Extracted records
------
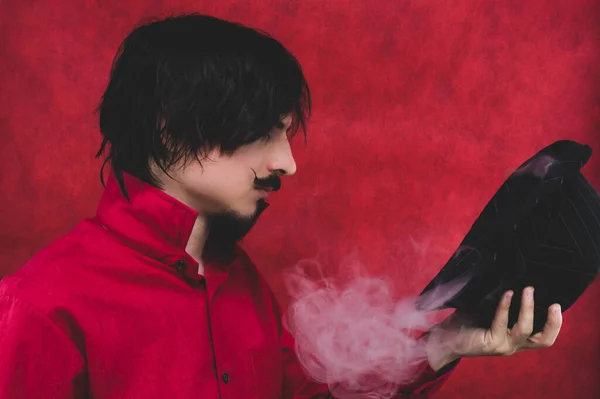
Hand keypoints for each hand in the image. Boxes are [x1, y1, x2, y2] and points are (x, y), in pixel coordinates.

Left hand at [426, 287, 562, 370]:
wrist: (445, 337)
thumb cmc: (467, 320)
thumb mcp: (489, 309)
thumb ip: (503, 300)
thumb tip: (513, 275)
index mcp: (517, 338)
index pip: (544, 337)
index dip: (556, 323)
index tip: (557, 304)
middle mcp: (514, 344)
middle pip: (544, 340)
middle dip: (554, 322)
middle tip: (554, 303)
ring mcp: (504, 345)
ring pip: (525, 329)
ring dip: (528, 307)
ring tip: (528, 290)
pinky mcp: (492, 343)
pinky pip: (502, 322)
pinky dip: (505, 306)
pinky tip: (506, 294)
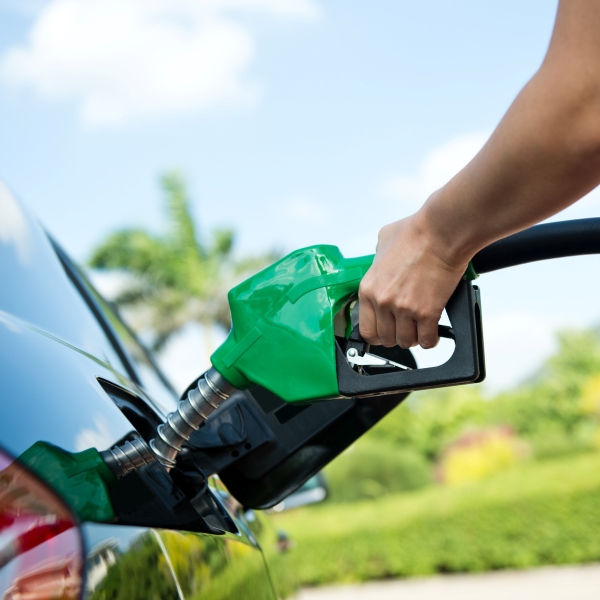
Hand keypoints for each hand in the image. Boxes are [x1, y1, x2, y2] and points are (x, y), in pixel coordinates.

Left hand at [358, 212, 468, 348]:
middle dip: (398, 335)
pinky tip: (434, 331)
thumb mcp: (383, 242)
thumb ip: (377, 260)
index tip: (387, 330)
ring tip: (421, 328)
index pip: (366, 329)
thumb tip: (380, 264)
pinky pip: (427, 340)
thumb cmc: (415, 232)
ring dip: (415, 338)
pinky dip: (432, 338)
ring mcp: (404, 309)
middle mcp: (383, 301)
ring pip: (407, 342)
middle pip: (387, 338)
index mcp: (368, 288)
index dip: (379, 333)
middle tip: (407, 328)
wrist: (441, 231)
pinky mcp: (427, 312)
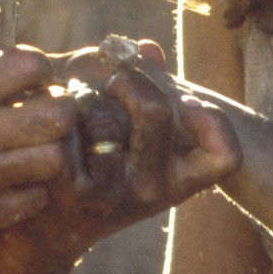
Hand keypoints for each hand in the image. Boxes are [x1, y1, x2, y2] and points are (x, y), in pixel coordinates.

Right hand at [0, 47, 76, 247]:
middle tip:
------
Task to carry out. Reproduce only the lines above spanning from the line containing "thumb tip: (513, 275)" through the line containing "pinky tip: (506, 294)", word for word.

Answer to this exercise.
thumb tip: (513, 275)
index mcp: (517, 338)
index pip: (544, 337)
index dip: (556, 323)
index tip: (557, 304)
middle mcp: (514, 344)
middle pip: (544, 340)
middle dip: (554, 322)
middle tip: (554, 303)
ring mcp: (504, 345)
ring pip: (525, 329)
ring dip: (528, 307)
ring tip: (528, 290)
pinky mcp: (492, 343)
pinky pip: (502, 322)
pinky dip: (505, 306)
pinky tip: (506, 294)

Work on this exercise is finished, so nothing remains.